American Enterprise Institute

  • Blog on data privacy and healthcare: Most of our attention in the digital privacy debate has been focused on web advertising, social media, and mobile devices. Which is appropriate — but this actually undersells the scope of both the challenge and the opportunity. So far, the internet has revolutionized media, search, social, finance, entertainment, and e-commerce. Information technology, however, is now poised to revolutionize many sectors of the economy that have not yet fully exploited the internet and other digital tools. As data collection, creation, and analysis become a more important part of other industries — such as health care and transportation — privacy questions and policy challenges will only multiply. (AEIdeas – Digital privacy and the massive health care opportunity, Mar. 1, 2019)

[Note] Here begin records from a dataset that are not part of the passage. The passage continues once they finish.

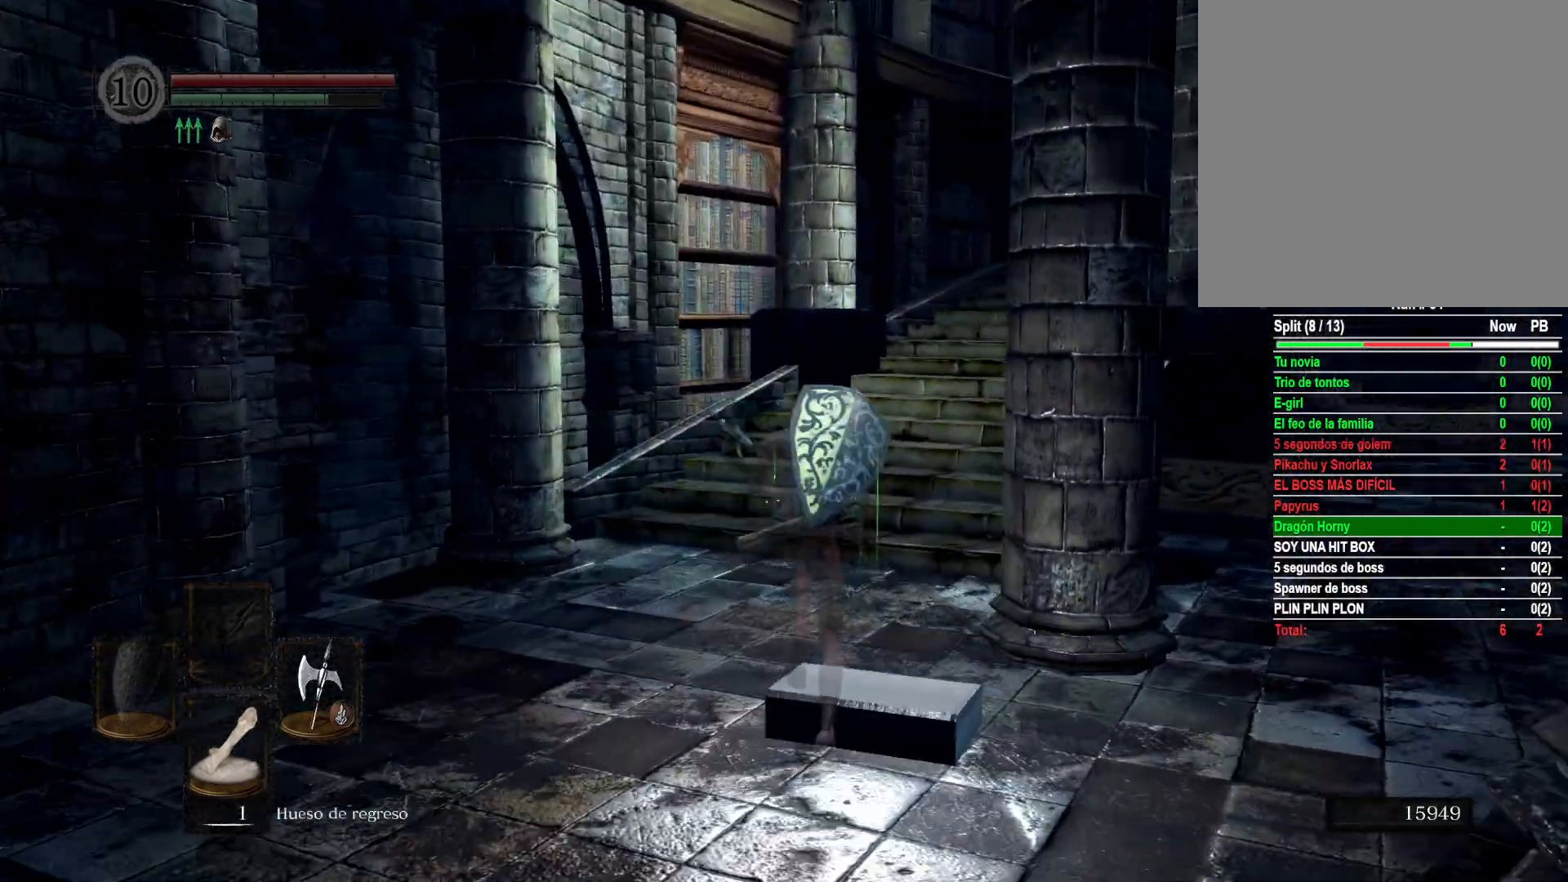
{"buttons": ["B"], "left_stick": "up", "right_stick": "center", "events": []}
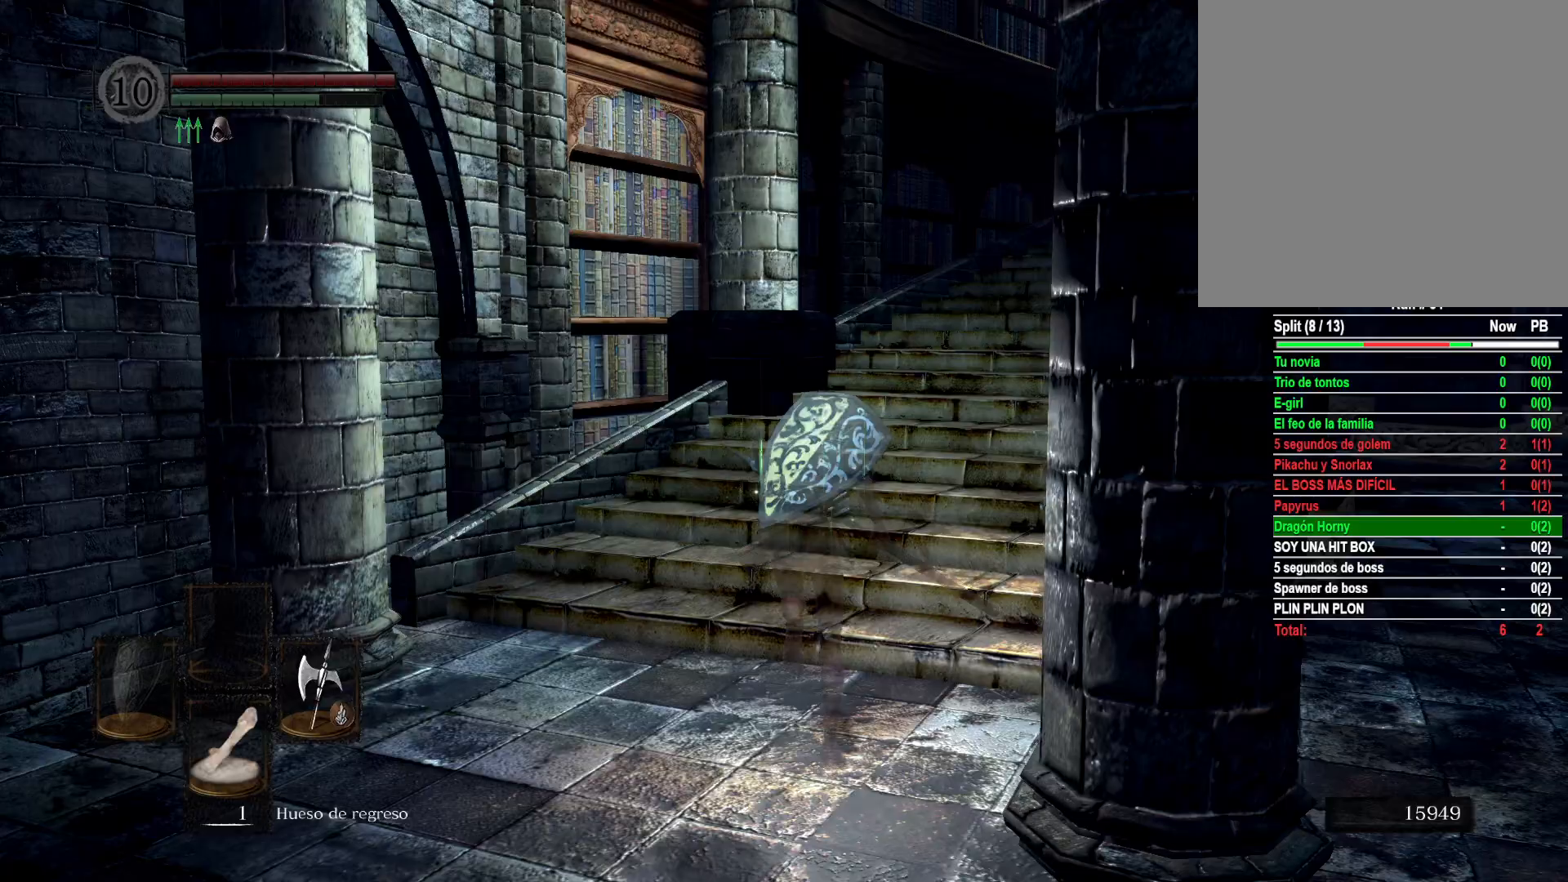
{"buttons": ["B"], "left_stick": "up", "right_stick": "center", "events": []}
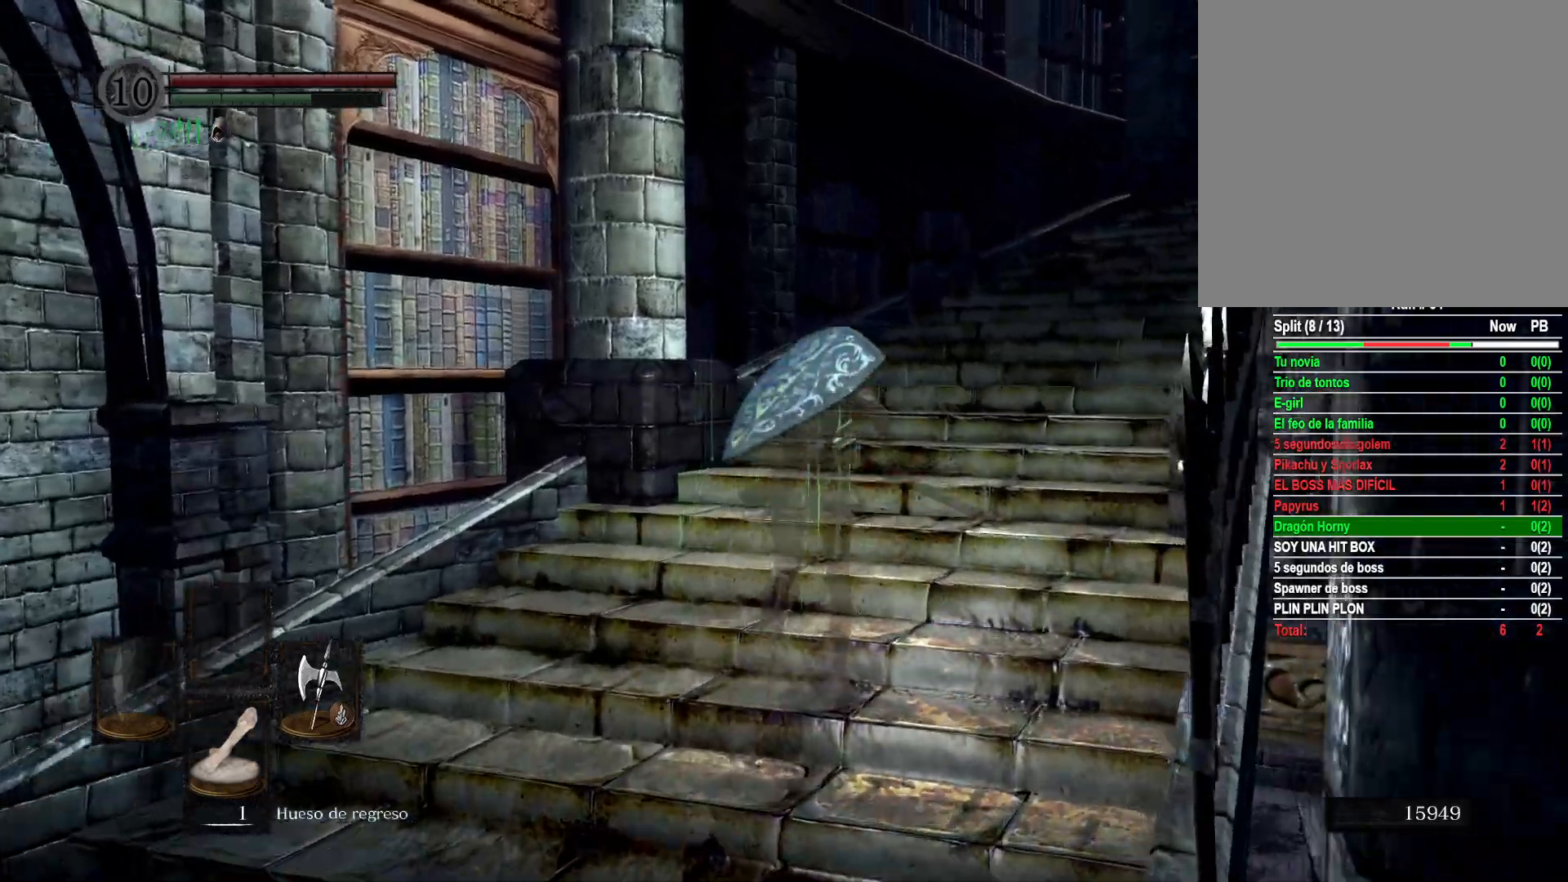
{"buttons": ["B"], "left_stick": "up", "right_stick": "center", "events": []}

  • Blog on AI, state leaders, and the workforce: Governors and other state leaders who are working to help the residents of their states cope with rapid economic change recently got a better look at the challenges they face. New research by our Brookings colleagues Mark Muro, Rob Maxim, and Jacob Whiton suggested that while artificial intelligence isn’t likely to eliminate millions of jobs overnight, as many as 25 percent of American workers (36 million people) face “high” exposure to task disruption in the coming decades. That exposure is more concentrated in certain states, especially in the Heartland. (The Avenue – A governor’s policy playbook to address disruptions from automation and artificial intelligence, Mar. 1, 2019)
  • Testimony on diversity in tech: On March 6, 2019, Brookings Fellow Nicol Turner Lee testified before the House of Representatives Subcommittee on Consumer Protection & Commerce. Turner Lee argued that the absence of diversity among the decisionmakers around products and services for the tech sector will grossly harm a growing segment of the American population. Drawing from research from Brookings’ Metropolitan Policy Program and a Pew study, Turner Lee made the following recommendations. (Testimony – Inclusion in tech: How diversity benefits all Americans, Mar. 6, 2019)

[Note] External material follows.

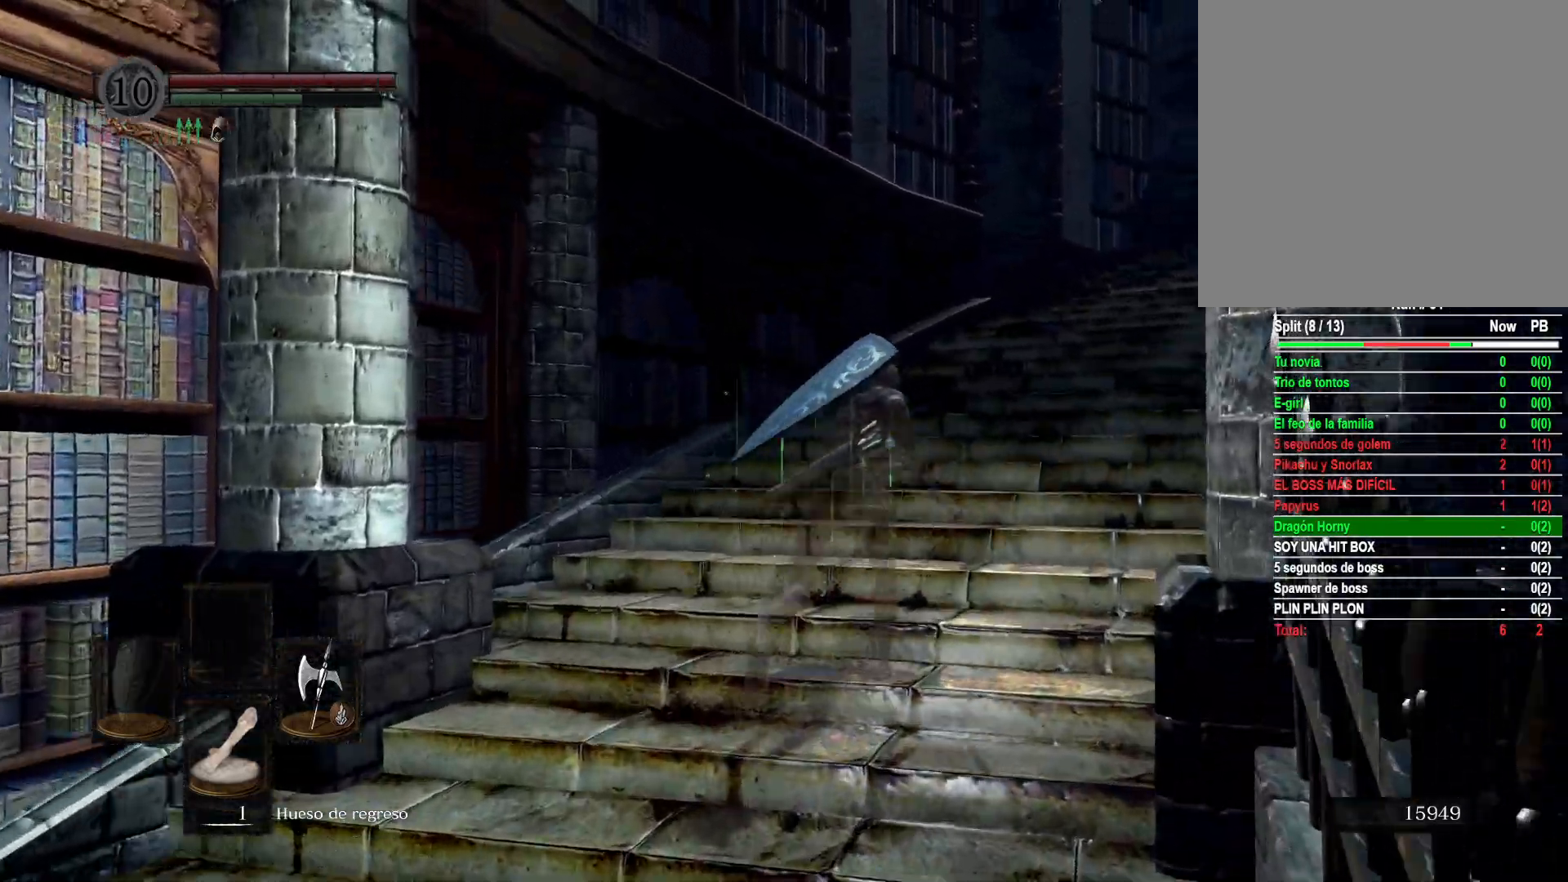
{"buttons": ["B"], "left_stick": "up", "right_stick": "center", "events": []}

Information Technology and Innovation Foundation

  • Blog on net neutrality: The Information Technology and Innovation Foundation (ITIF), the world’s leading science and tech policy think tank, expressed disappointment with the “Save the Internet” Act, stating: “The Save the Internet Act at least aims in the right direction in that it would end the back and forth on broadband regulation through legislation. This legislation unfortunately contains a fatal flaw: returning to the problematic 2015 rules and the overly broad authority of Title II. No bill that classifies broadband as a common carrier under Title II of the Communications Act will gain widespread support.  (ITIF – “Save the Internet” Act is Non-Starter With Title II, Says Leading Tech Policy Think Tank, Mar. 6, 2019)

Note: Voices for Innovation regularly shares a range of opinion articles and press releases from organizations in and publications covering tech policy. These pieces are meant to educate our audience, not to endorse specific platforms or bills.